# New Orchestra in Louisville, Kentucky - We Need Support!



## bencrouch (Sep 10, 2017)

The Kentuckiana Philharmonic Orchestra is a brand-new orchestra in Louisville, Kentucky. We are currently looking for support from people who also love classical music to help us pay for things like:


Insurance
Music Printing
Rental of Performance and Rehersal Venues
Other Supplies
If you would be willing to make a donation to us, it will be tax-deductible, and we will send you an email receipt to you for your tax records.
We hope we can count on your support! Thanks so much for your consideration; if you would like to read more about our organization, you can read about us on our website: 
kentuckianaphil.org. To donate, visit kentuckianaphil.org/donate.


----------



## vsm (Aug 26, 2017)

I'll be happy to give you a free Membership on Virtual Sheet Music.
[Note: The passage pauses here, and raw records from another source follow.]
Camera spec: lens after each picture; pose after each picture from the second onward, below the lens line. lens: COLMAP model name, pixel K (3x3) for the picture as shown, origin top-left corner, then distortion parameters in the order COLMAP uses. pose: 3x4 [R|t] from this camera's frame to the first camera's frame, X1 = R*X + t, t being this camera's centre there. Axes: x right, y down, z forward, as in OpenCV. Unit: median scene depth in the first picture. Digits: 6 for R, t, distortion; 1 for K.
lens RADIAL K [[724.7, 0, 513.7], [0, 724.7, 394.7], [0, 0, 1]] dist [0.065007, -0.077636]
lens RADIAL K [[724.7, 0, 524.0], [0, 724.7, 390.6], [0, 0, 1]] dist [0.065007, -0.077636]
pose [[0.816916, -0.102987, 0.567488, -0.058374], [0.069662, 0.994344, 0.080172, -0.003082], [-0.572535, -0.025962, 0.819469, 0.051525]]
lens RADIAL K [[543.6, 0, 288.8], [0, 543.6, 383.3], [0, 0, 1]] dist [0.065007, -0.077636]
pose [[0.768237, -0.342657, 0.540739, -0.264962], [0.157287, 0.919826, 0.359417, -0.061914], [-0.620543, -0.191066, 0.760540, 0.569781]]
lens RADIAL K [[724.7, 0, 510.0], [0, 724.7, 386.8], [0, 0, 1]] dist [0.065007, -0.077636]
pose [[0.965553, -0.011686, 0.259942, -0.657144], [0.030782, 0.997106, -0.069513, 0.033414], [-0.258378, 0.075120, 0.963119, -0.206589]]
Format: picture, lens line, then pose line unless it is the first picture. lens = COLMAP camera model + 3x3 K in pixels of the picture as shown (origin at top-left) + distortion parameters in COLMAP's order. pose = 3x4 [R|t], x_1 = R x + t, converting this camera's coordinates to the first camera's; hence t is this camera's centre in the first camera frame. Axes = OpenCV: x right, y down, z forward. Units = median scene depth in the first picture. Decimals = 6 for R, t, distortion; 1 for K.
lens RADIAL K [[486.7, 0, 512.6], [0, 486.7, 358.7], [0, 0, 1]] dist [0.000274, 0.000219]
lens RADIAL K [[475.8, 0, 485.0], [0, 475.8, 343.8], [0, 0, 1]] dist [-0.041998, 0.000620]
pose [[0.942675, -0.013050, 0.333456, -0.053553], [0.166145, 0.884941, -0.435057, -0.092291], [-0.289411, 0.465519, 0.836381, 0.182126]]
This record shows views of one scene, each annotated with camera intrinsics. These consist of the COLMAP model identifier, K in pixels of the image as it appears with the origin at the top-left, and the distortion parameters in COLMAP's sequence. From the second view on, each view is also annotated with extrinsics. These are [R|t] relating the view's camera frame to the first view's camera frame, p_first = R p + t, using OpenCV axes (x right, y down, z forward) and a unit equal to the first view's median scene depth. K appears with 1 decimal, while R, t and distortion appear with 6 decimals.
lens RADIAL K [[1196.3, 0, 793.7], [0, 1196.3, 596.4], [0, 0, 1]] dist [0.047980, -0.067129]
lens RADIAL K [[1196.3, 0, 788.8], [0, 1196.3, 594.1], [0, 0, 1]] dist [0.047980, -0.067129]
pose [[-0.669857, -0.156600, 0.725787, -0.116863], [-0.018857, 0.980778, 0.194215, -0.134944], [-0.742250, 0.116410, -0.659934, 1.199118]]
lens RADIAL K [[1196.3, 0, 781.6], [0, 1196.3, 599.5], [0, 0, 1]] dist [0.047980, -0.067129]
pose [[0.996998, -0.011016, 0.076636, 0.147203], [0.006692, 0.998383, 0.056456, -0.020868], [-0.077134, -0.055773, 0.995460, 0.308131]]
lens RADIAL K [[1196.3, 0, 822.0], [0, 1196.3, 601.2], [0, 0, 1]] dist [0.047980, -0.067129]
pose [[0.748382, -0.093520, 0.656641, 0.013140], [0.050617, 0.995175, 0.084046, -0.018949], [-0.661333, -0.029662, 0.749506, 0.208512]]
Please, PM me if interested.


----------



## Pugg (Aug 8, 2014)

I do support my own town Orchestra as member, the closet to home if the fondest I guess.


----------



## Triplets (Sep 4, 2014)

Is the Louisville Orchestra, the one that used to realize all those new music recordings, still in business?


----------



## bencrouch (Sep 10, 2017)

Triplets said:


> Is the Louisville Orchestra, the one that used to realize all those new music recordings, still in business?


Absolutely! They are now under the direction of a very fine conductor named Teddy Abrams.


----------